• [PROVIDED DATA]
○ ○ ○ ○ ○
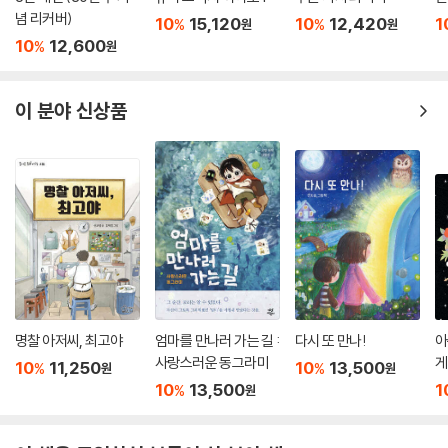
념 리커버)
10
15,120
10
12,420
1
%
%
원
원
10
12,600
%
원
이 분야 신상품
명찰 아저씨, 최고야
엄마를 만나러 가는 길 :
다시 또 만나!
아
사랑스러운 동그라미
게
10
11,250
10
13,500
%
%
원
원
10
13,500
1
%
원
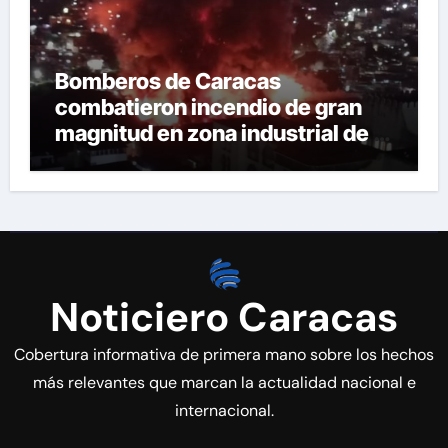
Bomberos de Caracas
combatieron incendio de gran
magnitud en zona industrial de El
Llanito
Noticiero Caracas
Cobertura informativa de primera mano sobre los hechos
más relevantes que marcan la actualidad nacional e
internacional.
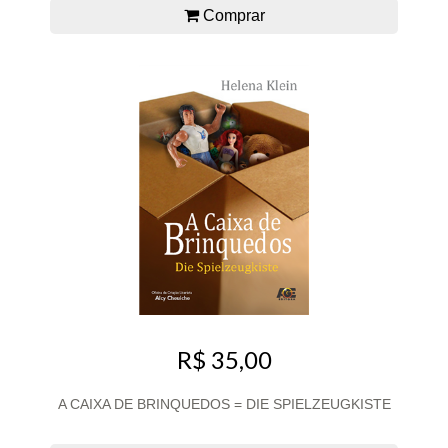
Comprar
R$ 35,00
A CAIXA DE BRINQUEDOS = DIE SPIELZEUGKISTE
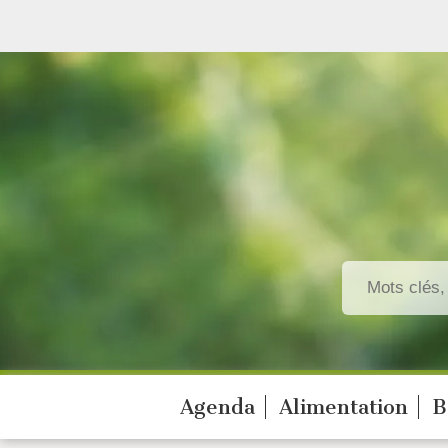
Agenda
Alimentation
B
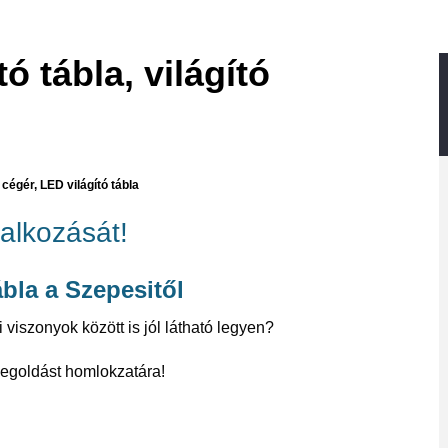
tó tábla, világító
 cégér, LED világító tábla
lalkozását!
bla a Szepesitől
 viszonyok között is jól látható legyen?
megoldást homlokzatára!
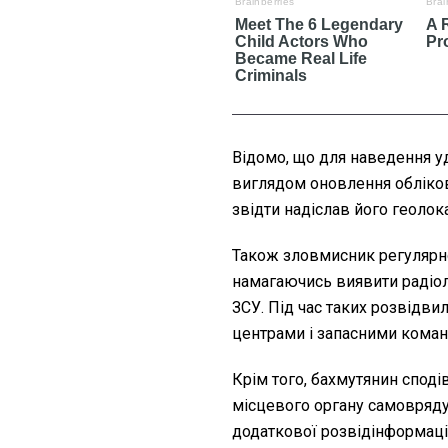
Відомо, що для наведення у
виглядом оновлення обліков
звідти надіслав його геоло
Також зловмисник регулярно
намагаючись виявити радіоло
ЗСУ. Під час таких розвідв
центрами і запасними коман
Крім того, бахмутянин спод
місцевого органу самовряду
додаткової розвідінформації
○ ○ ○ ○ ○
• [YOUR GOAL] How many lines in the records above contain the string "tábla"? Reply with the number alone.

• [TASK OUTPUT] 2